[Task requirements]:
Count the lines in the items below that contain the string "array", and reply with the number alone.

[Records for the task]:
········

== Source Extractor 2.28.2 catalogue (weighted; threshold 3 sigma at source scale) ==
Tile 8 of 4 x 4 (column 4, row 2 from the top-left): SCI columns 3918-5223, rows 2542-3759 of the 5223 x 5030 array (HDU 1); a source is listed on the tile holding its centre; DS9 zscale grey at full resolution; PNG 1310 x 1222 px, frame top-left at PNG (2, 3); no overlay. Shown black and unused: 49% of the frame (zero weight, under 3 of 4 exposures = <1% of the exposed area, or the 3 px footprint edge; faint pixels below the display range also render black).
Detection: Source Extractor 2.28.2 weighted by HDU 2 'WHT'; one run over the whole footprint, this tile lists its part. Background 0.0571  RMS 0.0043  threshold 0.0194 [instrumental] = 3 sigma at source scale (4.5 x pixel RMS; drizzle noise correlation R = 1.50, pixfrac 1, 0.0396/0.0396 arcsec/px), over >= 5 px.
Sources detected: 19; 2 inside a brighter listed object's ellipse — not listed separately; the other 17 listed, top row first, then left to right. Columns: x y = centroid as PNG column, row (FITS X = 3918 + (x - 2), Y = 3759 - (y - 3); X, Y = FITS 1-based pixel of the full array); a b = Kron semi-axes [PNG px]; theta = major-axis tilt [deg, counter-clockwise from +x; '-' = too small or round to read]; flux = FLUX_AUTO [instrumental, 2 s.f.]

········

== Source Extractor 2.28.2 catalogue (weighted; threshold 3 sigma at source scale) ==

········

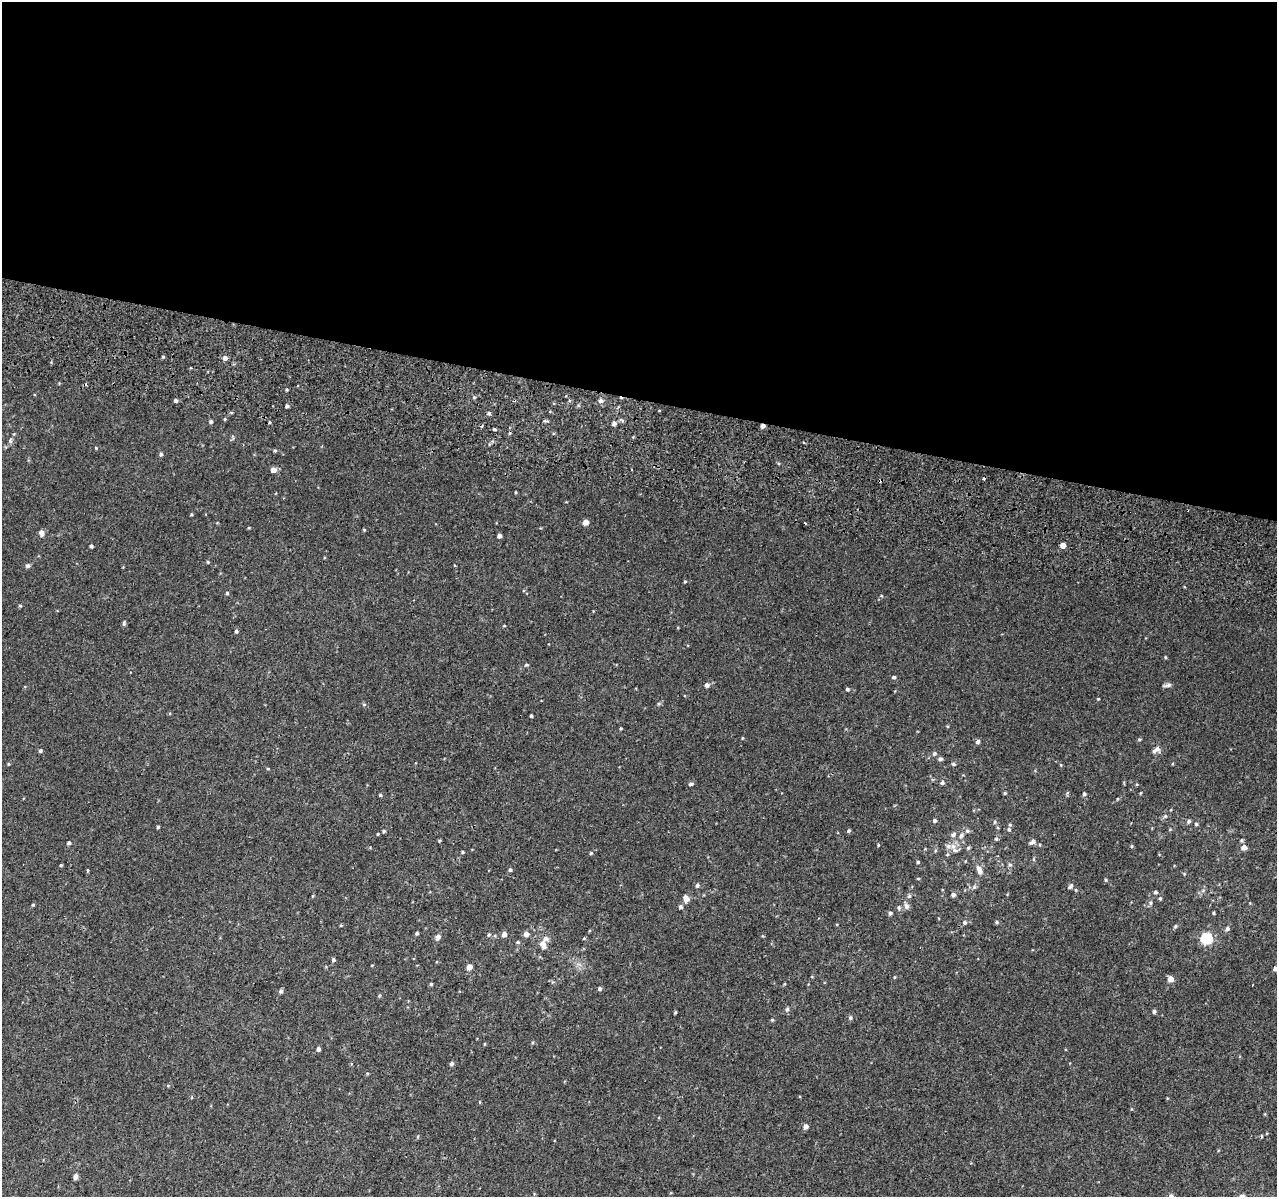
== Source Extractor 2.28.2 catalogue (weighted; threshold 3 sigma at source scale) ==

········

[Solution for this exercise]:
2